* SET PROBLEM
Starting at the line that contains "family: Anatidae" and ending with the last line of the entries, repeat those lines with "common name" swapped for "vernacular name" and nothing else changed.
###
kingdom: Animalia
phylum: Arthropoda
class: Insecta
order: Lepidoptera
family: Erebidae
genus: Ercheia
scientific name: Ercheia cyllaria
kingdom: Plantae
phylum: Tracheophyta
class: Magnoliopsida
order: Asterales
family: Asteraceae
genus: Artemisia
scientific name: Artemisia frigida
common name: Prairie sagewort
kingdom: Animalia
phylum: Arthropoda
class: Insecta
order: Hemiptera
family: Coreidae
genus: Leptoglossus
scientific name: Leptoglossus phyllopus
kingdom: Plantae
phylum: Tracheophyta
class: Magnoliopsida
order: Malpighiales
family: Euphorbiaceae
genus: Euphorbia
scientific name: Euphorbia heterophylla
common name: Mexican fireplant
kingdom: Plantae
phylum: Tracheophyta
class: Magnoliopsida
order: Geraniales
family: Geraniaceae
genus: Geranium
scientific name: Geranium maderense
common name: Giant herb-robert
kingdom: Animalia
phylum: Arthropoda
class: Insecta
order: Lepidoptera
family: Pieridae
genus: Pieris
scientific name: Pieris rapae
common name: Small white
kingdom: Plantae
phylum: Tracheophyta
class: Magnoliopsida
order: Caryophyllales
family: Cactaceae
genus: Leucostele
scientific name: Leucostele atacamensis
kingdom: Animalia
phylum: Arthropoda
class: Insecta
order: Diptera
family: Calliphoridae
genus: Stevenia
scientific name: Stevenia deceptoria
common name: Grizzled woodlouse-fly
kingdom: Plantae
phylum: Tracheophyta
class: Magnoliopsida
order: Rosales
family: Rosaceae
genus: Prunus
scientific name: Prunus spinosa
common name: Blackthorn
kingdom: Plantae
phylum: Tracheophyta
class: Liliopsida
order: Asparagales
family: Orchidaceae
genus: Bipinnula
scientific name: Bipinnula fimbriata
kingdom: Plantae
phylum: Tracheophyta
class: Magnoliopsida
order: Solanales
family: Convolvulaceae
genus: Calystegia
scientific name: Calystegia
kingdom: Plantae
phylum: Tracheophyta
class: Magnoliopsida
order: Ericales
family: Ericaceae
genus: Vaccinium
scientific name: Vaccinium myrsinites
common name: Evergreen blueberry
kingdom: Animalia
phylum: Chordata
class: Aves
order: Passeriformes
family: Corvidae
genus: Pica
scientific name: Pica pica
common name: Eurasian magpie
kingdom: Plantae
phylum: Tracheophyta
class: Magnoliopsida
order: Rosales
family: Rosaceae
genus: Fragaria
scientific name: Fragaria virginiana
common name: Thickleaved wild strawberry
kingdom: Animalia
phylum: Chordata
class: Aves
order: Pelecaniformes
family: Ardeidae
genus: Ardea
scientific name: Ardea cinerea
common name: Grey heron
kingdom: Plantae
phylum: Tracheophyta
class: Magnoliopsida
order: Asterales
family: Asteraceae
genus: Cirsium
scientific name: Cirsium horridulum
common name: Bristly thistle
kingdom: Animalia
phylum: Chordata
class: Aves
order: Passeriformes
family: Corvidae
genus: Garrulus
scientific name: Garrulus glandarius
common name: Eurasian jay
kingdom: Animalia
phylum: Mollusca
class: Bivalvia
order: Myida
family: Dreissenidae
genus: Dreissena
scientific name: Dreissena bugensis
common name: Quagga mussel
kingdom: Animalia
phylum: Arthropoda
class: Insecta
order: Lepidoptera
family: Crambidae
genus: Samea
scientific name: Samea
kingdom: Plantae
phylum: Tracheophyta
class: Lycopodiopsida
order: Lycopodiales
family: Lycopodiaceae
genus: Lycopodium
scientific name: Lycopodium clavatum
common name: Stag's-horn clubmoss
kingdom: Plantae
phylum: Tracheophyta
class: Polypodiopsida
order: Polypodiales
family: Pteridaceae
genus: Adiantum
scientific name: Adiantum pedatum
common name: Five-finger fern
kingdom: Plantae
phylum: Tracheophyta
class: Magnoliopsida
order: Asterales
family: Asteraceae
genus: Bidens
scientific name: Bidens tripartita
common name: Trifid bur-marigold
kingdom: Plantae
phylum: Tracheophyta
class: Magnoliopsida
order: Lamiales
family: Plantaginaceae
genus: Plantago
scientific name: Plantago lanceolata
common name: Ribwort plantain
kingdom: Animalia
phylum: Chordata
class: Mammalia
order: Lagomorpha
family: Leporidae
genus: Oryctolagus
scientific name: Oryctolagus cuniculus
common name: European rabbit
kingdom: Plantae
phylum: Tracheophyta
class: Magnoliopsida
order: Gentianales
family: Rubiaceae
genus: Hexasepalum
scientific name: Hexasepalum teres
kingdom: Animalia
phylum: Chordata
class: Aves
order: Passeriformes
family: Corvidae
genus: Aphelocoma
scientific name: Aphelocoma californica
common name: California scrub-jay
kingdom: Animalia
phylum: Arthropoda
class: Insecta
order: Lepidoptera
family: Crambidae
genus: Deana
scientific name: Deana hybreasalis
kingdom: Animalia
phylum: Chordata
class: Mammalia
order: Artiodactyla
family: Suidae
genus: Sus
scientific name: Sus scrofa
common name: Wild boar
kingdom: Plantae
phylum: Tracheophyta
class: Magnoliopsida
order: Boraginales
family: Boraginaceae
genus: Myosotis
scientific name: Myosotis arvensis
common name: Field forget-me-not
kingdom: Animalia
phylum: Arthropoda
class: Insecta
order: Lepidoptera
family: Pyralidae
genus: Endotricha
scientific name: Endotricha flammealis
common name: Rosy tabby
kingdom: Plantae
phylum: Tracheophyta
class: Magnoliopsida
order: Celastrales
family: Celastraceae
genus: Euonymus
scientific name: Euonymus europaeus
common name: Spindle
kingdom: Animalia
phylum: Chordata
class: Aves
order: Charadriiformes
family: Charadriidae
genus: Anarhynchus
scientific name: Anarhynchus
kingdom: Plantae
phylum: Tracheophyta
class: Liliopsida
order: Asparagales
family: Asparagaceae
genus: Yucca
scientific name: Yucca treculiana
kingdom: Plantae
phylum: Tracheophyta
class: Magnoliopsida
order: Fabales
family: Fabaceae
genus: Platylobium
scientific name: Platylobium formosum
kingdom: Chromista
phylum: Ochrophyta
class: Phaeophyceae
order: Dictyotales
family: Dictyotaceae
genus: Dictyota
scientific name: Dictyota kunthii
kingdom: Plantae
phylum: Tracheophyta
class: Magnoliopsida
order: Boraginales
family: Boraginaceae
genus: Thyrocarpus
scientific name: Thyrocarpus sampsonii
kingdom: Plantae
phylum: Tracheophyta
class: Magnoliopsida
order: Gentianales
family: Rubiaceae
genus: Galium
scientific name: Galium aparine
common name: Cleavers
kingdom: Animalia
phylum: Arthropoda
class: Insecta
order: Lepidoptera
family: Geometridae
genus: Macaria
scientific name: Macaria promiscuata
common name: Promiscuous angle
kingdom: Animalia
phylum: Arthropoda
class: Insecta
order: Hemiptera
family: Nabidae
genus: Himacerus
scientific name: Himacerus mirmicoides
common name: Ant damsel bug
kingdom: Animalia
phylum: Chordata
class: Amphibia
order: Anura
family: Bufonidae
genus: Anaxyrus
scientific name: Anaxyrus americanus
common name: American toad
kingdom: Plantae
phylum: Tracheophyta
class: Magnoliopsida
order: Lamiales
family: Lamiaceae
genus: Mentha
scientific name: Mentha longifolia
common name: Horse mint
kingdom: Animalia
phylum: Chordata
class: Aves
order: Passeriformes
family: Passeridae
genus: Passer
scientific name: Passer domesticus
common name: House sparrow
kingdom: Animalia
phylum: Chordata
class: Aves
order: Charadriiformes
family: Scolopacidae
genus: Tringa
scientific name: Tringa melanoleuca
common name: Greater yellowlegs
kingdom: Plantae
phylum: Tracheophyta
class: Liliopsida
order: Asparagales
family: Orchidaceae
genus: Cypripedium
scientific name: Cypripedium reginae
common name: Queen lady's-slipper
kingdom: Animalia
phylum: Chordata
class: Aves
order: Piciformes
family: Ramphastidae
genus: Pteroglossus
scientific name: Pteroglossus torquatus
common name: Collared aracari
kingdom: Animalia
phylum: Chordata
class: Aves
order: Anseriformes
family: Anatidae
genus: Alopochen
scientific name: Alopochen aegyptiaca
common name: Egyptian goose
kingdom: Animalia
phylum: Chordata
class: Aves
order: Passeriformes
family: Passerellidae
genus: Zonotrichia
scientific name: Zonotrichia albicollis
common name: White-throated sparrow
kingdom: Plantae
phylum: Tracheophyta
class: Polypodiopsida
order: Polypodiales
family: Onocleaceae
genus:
###
* ANSWER
family: Anatidae
genus: Alopochen
scientific name: Alopochen aegyptiaca
vernacular name: Egyptian goose
kingdom: Animalia
phylum: Chordata
class: Aves
order: Passeriformes
family: Passerellidae
genus: Zonotrichia
scientific name: Zonotrichia albicollis
vernacular name: White-throated sparrow
kingdom: Plantae
phylum: Tracheophyta
class: Polypodiopsida
order: Polypodiales
family: Onocleaceae
genus:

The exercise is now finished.